■ **提示本文**:
========================

2021年2月4日(木)

▼津市の前葉泰幸市長が市の代表的なホテルの一つ「都シティ津」の営業再開を断念し、新たな入居者の募集を3月から開始すると発表した。全館休業して再開時期未定としたのが昨年8月。その2週間前に運営会社である津センターの社長を辞任していた。相変わらず、対応が手早い

▼「なんとかぎりぎりで進めてきたが、新型コロナウイルスの影響でとどめを刺された。幕を引くのは大変残念」と語り「経営に関わってきた人間として申し訳ない」と続けた。社長辞任理由が不鮮明で「逃げに入った」「(格好つかなくなって後任社長となる)市職員に泥をかぶせた」などの声が広がった。こちらも対応したのかもしれない

▼全館休業後の市長定例会見で、すでに市は市街地活性化を考え、第三セクター津センターパレスがホテル部分の将来計画を策定。津センターは再開とともに他の可能性を模索する役割分担を決めている。市長は不動産としての活用を口にしていた

▼再開断念で、前葉市長は津センターの筆頭株主である津センターパレスの社長として今春再開に向けてホテル側と協議していたという。昨年12月の市議会では「津センター取締役会」で「近鉄・都ホテルズと来春の再開に向けて協議する」と語っていた

▼自身、筆頭株主として出席したということか。ホテル部分の将来計画を策定する津センターパレス社長と、再開を目指す津センターの筆頭株主とでは利益相反になることもあろう発言力はどちらが上かは明らかだ。社長辞任段階の結論を「ぎりぎり」持ち越してきたと見えなくもない。手際もいい。

========================

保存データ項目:
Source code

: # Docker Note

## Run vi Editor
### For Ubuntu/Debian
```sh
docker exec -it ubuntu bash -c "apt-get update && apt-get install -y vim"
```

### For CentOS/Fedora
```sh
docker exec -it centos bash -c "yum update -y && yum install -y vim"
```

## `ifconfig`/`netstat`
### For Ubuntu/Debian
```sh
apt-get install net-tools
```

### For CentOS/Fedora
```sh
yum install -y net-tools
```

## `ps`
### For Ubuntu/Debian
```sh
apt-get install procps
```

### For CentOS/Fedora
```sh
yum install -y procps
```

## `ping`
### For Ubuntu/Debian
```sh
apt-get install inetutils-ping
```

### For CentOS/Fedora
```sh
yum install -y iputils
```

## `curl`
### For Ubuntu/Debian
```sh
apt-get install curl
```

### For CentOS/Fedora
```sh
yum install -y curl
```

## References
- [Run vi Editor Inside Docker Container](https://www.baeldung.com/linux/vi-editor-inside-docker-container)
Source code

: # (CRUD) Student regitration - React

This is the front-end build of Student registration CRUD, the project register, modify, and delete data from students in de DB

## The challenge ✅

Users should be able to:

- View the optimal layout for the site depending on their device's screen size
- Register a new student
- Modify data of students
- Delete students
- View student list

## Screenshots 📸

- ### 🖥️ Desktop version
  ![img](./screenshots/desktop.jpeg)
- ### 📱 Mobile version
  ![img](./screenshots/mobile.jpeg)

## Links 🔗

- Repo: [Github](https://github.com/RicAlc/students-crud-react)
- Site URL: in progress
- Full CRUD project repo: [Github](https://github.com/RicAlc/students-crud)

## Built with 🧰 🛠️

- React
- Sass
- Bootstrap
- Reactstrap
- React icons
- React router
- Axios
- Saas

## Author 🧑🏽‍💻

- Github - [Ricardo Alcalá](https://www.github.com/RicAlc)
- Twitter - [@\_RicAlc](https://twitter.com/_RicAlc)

========================

■ **問題文**:
都シティ津の営業再開断念を扱った本文を、全文そのまま書き写すこと。 一覧はここでは使わない。

■ **解答**:
2021年2月4日(木)

▼津市の前葉泰幸市長が市の代表的なホテルの一つ「都シティ津」の営業再開を断念し、新たな入居者の募集を3月から開始すると発表した。全館休業して再開時期未定としたのが昨年8月。その2週間前に運営会社である津センターの社長を辞任していた。相変わらず、対応が手早い

▼「なんとかぎりぎりで進めてきたが、新型コロナウイルスの影響でとどめを刺された。幕を引くのは大変残念」と語り「経営に関わってきた人間として申し訳ない」と続けた。社長辞任理由が不鮮明で「逃げに入った」「(格好つかなくなって後任社長となる)市職員に泥をかぶせた」などの声が広がった。こちらも対応したのかもしれない

▼全館休業後の市長定例会見で、すでに市は市街地活性化を考え、第三セクター津センターパレスがホテル部分の将来計画を策定。津センターは再開とともに他の可能性を模索する役割分担を決めている。市長は不動産としての活用を口にしていた

▼再開断念で、前葉市長は津センターの筆頭株主である津センターパレスの社長として今春再開に向けてホテル側と協議していたという。昨年12月の市議会では「津センター取締役会」で「近鉄・都ホテルズと来春の再開に向けて協議する」と語っていた

▼自身、筆頭株主として出席したということか。ホテル部分の将来計画を策定する津センターパレス社長と、再開を目指す津センターの筆頭株主とでは利益相反になることもあろう発言力はどちらが上かは明らかだ。社長辞任段階の結論を「ぎりぎり」持ち越してきたと見えなくもない。手際もいい。